Your organization likely has a process for incidents. You have alerting, runbooks, an on-call rotation, and some version of a post-incident review. And you probably still have the nagging sense that you keep learning the same lessons, or not learning them at all. This training is about why that happens, and what to do about it.
Most of what we know about incident response comes from after-the-fact accounts, sanitized for legal and reputational reasons, that tell you surface-level details about what happened but not what it actually felt like to be in the middle of it. This training is built around something that's almost never available: an incident you can examine from the inside, in full detail, without the filters.
This full-day class is built around access to an incident, from start to finish, examined with complete transparency. Using an incident drill — a controlled scenario that gives us the kind of visibility that legal and reputational constraints typically make impossible — participants will work with actual chat transcripts, video recordings of responders in action, and analyst notes to understand how a real incident unfolds from the inside. This is not a tabletop exercise with a tidy resolution. It is as close as you can get to being in the room without being the one on call.
Morning: Incident Response in Practice
The morning puts you inside an active incident. By both participating in an active drill and reading the analysis of two experts conducting a drill previously, you will experience the dynamics that make incidents genuinely hard: multi-party coordination under pressure, information saturation, the hidden work that never makes it into the post-incident report, and the moment-to-moment decisions practitioners make with incomplete information and competing priorities. The goal is not to find the right answer. It is to develop a more accurate mental model of what skilled incident response actually looks like, and what it demands from the people doing it.

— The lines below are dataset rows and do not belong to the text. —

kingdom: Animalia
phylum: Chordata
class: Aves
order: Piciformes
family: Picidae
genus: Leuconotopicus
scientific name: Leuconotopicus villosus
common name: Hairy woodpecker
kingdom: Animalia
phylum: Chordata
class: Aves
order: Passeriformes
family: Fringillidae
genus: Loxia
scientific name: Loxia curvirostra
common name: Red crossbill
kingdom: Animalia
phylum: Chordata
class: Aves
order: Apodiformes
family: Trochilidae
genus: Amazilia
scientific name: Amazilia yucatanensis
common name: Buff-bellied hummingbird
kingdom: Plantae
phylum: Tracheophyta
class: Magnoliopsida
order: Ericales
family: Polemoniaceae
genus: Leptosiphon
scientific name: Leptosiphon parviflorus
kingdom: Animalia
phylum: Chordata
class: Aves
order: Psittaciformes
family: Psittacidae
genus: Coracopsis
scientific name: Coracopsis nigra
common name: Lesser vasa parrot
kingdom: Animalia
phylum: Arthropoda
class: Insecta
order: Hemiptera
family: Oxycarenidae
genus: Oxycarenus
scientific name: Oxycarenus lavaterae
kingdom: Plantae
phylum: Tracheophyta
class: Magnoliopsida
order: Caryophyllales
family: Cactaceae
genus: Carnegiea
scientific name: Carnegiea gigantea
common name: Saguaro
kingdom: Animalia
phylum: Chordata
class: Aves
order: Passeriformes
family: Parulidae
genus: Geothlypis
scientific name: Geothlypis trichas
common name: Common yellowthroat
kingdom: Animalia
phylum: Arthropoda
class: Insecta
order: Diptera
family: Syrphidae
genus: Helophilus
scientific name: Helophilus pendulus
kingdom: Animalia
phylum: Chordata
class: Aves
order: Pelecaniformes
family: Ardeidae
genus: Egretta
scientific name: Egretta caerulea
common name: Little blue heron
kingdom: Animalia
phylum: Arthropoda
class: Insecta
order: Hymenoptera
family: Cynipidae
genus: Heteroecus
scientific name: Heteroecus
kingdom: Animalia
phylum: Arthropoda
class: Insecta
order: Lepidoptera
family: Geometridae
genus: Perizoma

Afternoon: From Response to Learning
The afternoon shifts from response to analysis. Participants will work through a structured post-incident review of the morning's scenario, applying frameworks from Resilience Engineering and Human Factors research to move beyond surface-level root cause analysis toward a genuine understanding of how systemic conditions shaped the outcome. This section addresses the gap between how most teams currently conduct post-incident reviews and what actually produces lasting improvement — including why the most common conclusions ("human error," "we need more automation," "tighter processes") often make systems more brittle rather than more resilient.
The day closes with a moderated panel of four practitioners, each from a different company, who have been through significant incidents and their aftermath. The discussion covers what effective incident response looks like under real pressure, the nature of expertise in high-stakes situations, how to extract meaningful insights from complex events rather than comfortable narratives, and what organizations that genuinely improve after incidents do differently from those that don't.
What You'll Leave With:
- A sharper, more honest picture of what makes incident response more successful and what makes it harder.
- Practical frameworks for post-incident analysis that produces real learning rather than documentation.
- A clearer understanding of the systemic and human factors that shape how incidents unfold, and what that means for how you build, operate, and staff your systems.
- The rare experience of having examined exceptional incident response in real detail, discussed openly, without the filters that normally apply.
Who Should Attend:
Senior engineers, SREs, incident commanders, and engineering managers who regularly deal with production incidents — either as responders or as the people responsible for ensuring their organizations learn from them. Also relevant for architects and technical leads who want to understand how the systems they design behave under stress, and what that should mean for the decisions they make upstream.
Speaker
Courtney Nash
Internet Incident Librarian & Research Analyst, Previously @Verica, @Holloway, @Fastly, @O’Reilly Media, @Microsoft, & @Amazon
Courtney Nash is a researcher focused on system safety and failures in complex sociotechnical systems. An erstwhile cognitive neuroscientist, she has always been fascinated by how people learn, and the ways memory influences how they solve problems. Over the past two decades, she’s held a variety of editorial, program management, research, and management roles at Prowler, Verica, Holloway, Fastly, O’Reilly Media, Microsoft, and Amazon. She lives in the mountains where she skis, rides bikes, and herds dogs and kids.